Sunday, August 18, 2013

Street Twig

Street Twig

Today's obscure public art adventure takes us outside of downtown Portland for a change. Street Twig is at the corner of NE 16th & Weidler, a few blocks north and east of the Lloyd Center mall, next to a mid-2000s condo complex. CultureNOW describes it briefly:

The Big Leaf Maple tree, Acer macrophyllum, is represented here as a single branch with abundant seedpods. There are some impressive specimens of this Northwest native in the Sullivan's Gulch neighborhood. Big Leaf Maples have great breadth and support a quantity of life forms within their branches. These tree-born gardens are suggestive of the Sullivan's Gulch neighborhood, which is evolving organically, layer upon layer.
Street Twig

The RACC page for Street Twig leaves out the melodramatic, booster-ish last sentence of that description. That last sentence is key, though, as it gives a little insight into how a public artwork ended up outside the I-405 loop. Over roughly the last 20 years, the neighborhood around NE Broadway & Weidler has been promoted on and off as the Next Big Thing, but it's never really taken off the way places like the Pearl District and Mississippi Avenue have. They keep adding urban amenities that did the trick elsewhere, but this area is somewhat more immune than other parts of the city. It's kind of an odd and interesting part of town, with wide busy streets, the Lloyd Center shopping mall, and a number of big national chain restaurants. There are a lot of small local businesses too, but the area still feels like an island of quasi-suburbia planted in the middle of the city.

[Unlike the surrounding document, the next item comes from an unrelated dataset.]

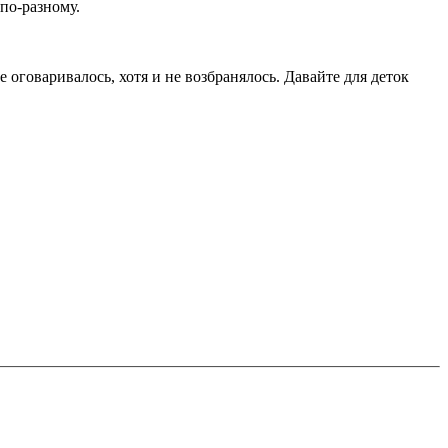
 по-разному.
оговаривалось, хотя и не возбранялось. Давайте для деток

Portland has a reliable formula for gentrifying old industrial areas, and a similar formula for gentrifying working class and minority neighborhoods. Taking an area that's already somewhat upscale -- but upscale of the wrong sort -- and making it more "urban" is something they've had less success with, not only here but in areas like SW Macadam south of downtown, or the Gateway area around the I-84 & I-205 interchange. Thanks to these ongoing efforts, at this point the Broadway / Lloyd / Sullivan's Gulch / Irvington area now has condo buildings, public art, and a shiny new streetcar, but still has a Toyota dealer, a very suburban-style McMenamins, a Taco Bell drive thru, and the only Red Robin & Applebees outlets anywhere near downtown. (The next closest locations of both chains are at, you guessed it, Gateway.) And you typically get to all of these places by driving. I actually think this is great; it would be terrible if every business district in town was hip and trendy in exactly the same way. I don't often get a hankering for a platter of chain restaurant mozzarella sticks and a Coors Lite. Ok, that pretty much never happens. But it's somehow reassuring that the option still exists.

Street Twig

Before the condo building went in, this block was home to the original Farrell's Ice Cream Parlour. Farrell's, which later grew into a national chain, traded in 1890s nostalgia, kid-friendliness, and noise, and several generations of Portlanders have nostalgic fond memories of the place. We went to the Washington Square location a few times when I was a kid, but never for a birthday that I can recall. The ice cream was ok (though strictly of the vanilla-or-chocolate-with-wacky-toppings variety). The noise and commotion maybe not so much. After the demise of the national chain, the original location stayed in business as The Original Portland Ice Cream Parlor, but was eventually sold to developers in 2001; in 2009 the new owners of the Farrell's trademark announced a new restaurant was coming to town, but this doesn't seem to have happened yet.

Street Twig

The bigleaf maple turns out to be an interesting sort of tree. I admit I've never paid a lot of attention to the local maple trees. Growing up in the Northwest, one is sort of conditioned to think of forests as a mix of commercially valuable conifers and "everything else", aka "junk", and maple trees are obviously in the latter category. If you can believe this, I did not even realize there was a distinct species of maple tree endemic to the West Coast, much less that it has (supposedly) the largest leaves of any maple variety.

The really surprising thing is that bigleaf maple trees can be used to make maple syrup. We don't have a commercial maple syrup industry here, even a small artisanal one, and (according to Google) the only Portland business with "sugar shack" in the name is a notorious strip club. Wikipedia says that bigleaf syrup has a somewhat different flavor than the classic East Coast maple syrup everyone's used to. That might explain why you never see it in stores, but it just piques my curiosity./p>

There's an annual Bigleaf Maple Syrup Festival on Vancouver Island, BC; I guess it's logical that the country with a maple leaf on its flag pays a bit closer attention to this sort of thing. The US Forest Service published a detailed article about syrup production back in 1972, and I've come across a couple of personal accounts (both dated 2013) of people trying their hand at making syrup. The latter reports that the finished product was "superb". So I'm going to add this to my list of native Northwest foods that I'd like to try but can't find, along with camas root (which is supposedly fermentable too), wapato root, and lamprey. (Yes, I'd totally eat lamprey. They look like they have it coming.)